It seems like lately I’ve had a lot of nights where I stayed up wondering how to “fix” tomorrow so that it would be a day to look forward to, an exciting day, and not just "another day." I was desperate for tomorrow to be different. I made a lot of changes, like going to the prayer room at the hospital first thing in the morning before I started work, and it certainly helped, but each night kind of just felt the same no matter what I did. I felt fully responsible for this emptiness and I didn't understand how to fix it. Then one night this week I was in the middle of a 31 hour shift and I was just ecstatic. It’s a feeling that I’ve missed so much. I started talking to one of my colleagues and it was clear that while he was barely keeping his eyes open, I had so much energy I was nearly bouncing off the walls. He asked me where this energy came from. A large part of it was certainly helping to deliver a baby for the first time- nothing can beat that excitement. The rest of it was the fact that I was happy that I was part of a team that treated me with respect and I felt like I belonged. I was able to function to maximum capacity instead of being in survival mode.
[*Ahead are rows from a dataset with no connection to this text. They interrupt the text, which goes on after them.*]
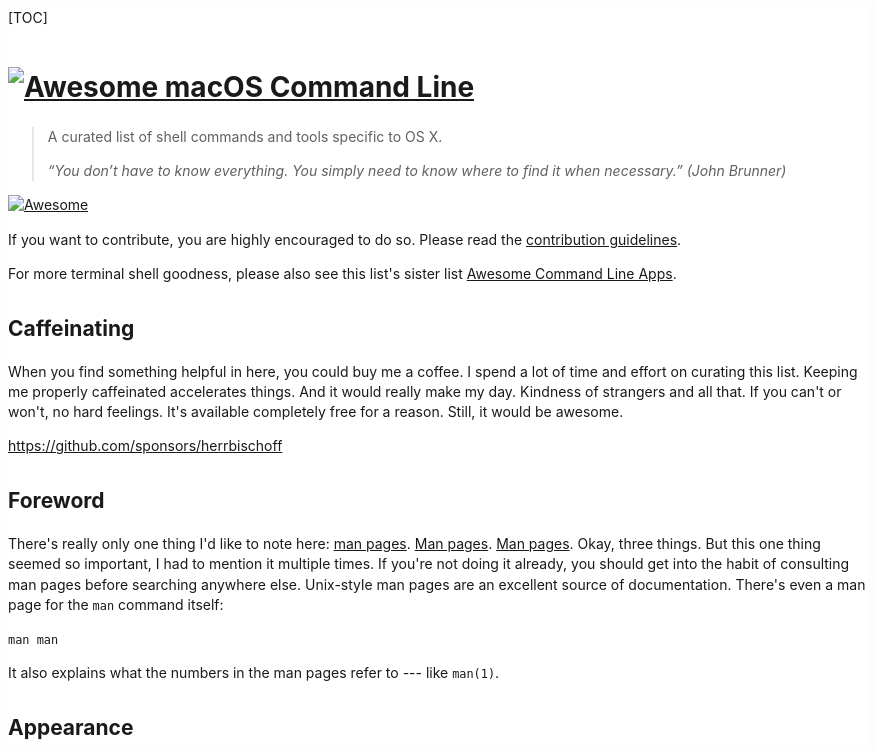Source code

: [TOC]

# [![Awesome macOS Command Line](https://camo.githubusercontent.com/b344e0f75cdbf22ed64c199dff6c3c00bb8f5c22/68747470733a2f2f63646e2e7261776769742e636f6d2f6865727262697363686f66662f617765736f6d652d6d61636f732d636f6d6d616e642d6c696e652f63616238323466302f6173736574732f6c6f676f2e737667)](https://camo.githubusercontent.com/b344e0f75cdbf22ed64c199dff6c3c00bb8f5c22/68747470733a2f2f63646e2e7261776769742e636f6d2f6865727262697363686f66662f617765736f6d652d6d61636f732d636f6d6d616e642d6c696e652f63616238323466302f6173736574732f6c6f676f2e737667)

> A curated list of shell commands and tools specific to OS X.
>
> *“You don’t have to know everything. You simply need to know where to find it when necessary.” (John Brunner)*

[![Awesome](https://camo.githubusercontent.com/13c4e50d88df7178ae1882a203ed57b641674f94/68747470733a2f2f63646e2e7261776769742e636f6d2f73696e647265736f726875732f617765736f6d652f643733303566333864323966656437386661383536353265336136336531353464643865383832392f6d656469612f62616467652e737667)](https://github.com/sindresorhus/awesome)

If you want to contribute, you are highly encouraged to do so. Please read the [contribution guidelines](https://github.com/herrbischoff/awesome-macos-command-line/blob/master/contributing.md).

For more terminal shell goodness, please also see this list's sister list [Awesome Command Line Apps](https://github.com/herrbischoff/awesome-command-line-apps).

## Caffeinating

When you find something helpful in here, you could buy me a coffee. I spend a lot of time and effort on curating this list. Keeping me properly caffeinated accelerates things. And it would really make my day. Kindness of strangers and all that. If you can't or won't, no hard feelings. It's available completely free for a reason. Still, it would be awesome.

https://github.com/sponsors/herrbischoff

## Foreword

There's really only one thing I'd like to note here: [man pages](https://en.wikipedia.org/wiki/Man_page). [Man pages](https://www.cs.mcgill.ca/~guide/help/man.html). [Man pages](https://xkcd.com/1692/). Okay, three things. But this one thing seemed so important, I had to mention it multiple times. If you're not doing it already, you should get into the habit of consulting man pages before searching anywhere else. Unix-style man pages are an excellent source of documentation. There's even a man page for the `man` command itself:

```
man man
```

It also explains what the numbers in the man pages refer to --- like `man(1)`.

## Appearance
I think maybe because our society focuses so much on the need to be independent, and that a "strong" person does things on their own, that I started to tell myself that I shouldn’t need to rely on anyone. I thought that I could just keep praying and get some peace so my environment doesn’t bother me anymore, simple...Not that simple! You don't just do simran in one day and then suddenly the toxic work environment doesn't affect you. It takes patience and practice, and its a process that you need lots of support for. That’s the purpose of sangat, because as humans we all need connection, love, respect, and trust. Connecting is the process of having someone sit with you while you are processing what you are going through and just listening and offering to be there and pray with you and do simran with you. They are part of your healing. When I’m scared I like to hide in my turtle shell, but its when I need people the most and those who care will climb into the shell with you if you let them. It is scary to let yourself really be seen- for all the flaws, the emptiness, the hardship, and to reach out. Everyone likes to be in control, and when you step out for help you are trusting someone else with that. There have been times in my life when I simply said, I need you, but the words were so hard because I didn't want to need. I wanted to be able to do everything myself, and also because I was scared that the answer would be no. I learned that I can survive no matter what the answer is, and also that in order to get support and to trust someone you need to let go of the fear, the pride, and the control. Even when we go to Guru Ji, we need to give over our own mat and accept Gurmat.
I am still kind of making sense of all of this, but realizing that its increasingly important for me to just take in the opportunities and the times that I do get deep connections with people, even if those are one second of someone being able to just “see me” and appreciating it. In December I sang a poem about the Sahibzaade at the Gurdwara and a few days later an Uncle ji came up to me and he gave me this picture of the Sahibzaade. He told me that he felt I needed to have it. It touched my heart because it was an exchange of human understanding that he had “seen me” and understood. This moment is especially close to my heart now that Uncle Ji has passed. With all the deaths I have seen in the last two months it just continually reminds me that our time in this human form is limited. Whoever you have in your life that "sees you" and values you, no matter how long they are there, remember to love them fully and climb into that shell with them when they need it. Those moments are special and you'll never regret having reached out, having cared, having listened. Even one day of trust and respect and connection can mean the world of difference because it is universal to both want and need to be supported and feel understood.
“God’s slaves are God’s saints and comrades, meeting with whom doubt is dispelled.” (Ang 1264)
P.S. Don’t forget about simran upstairs on Sundays at 1 pm!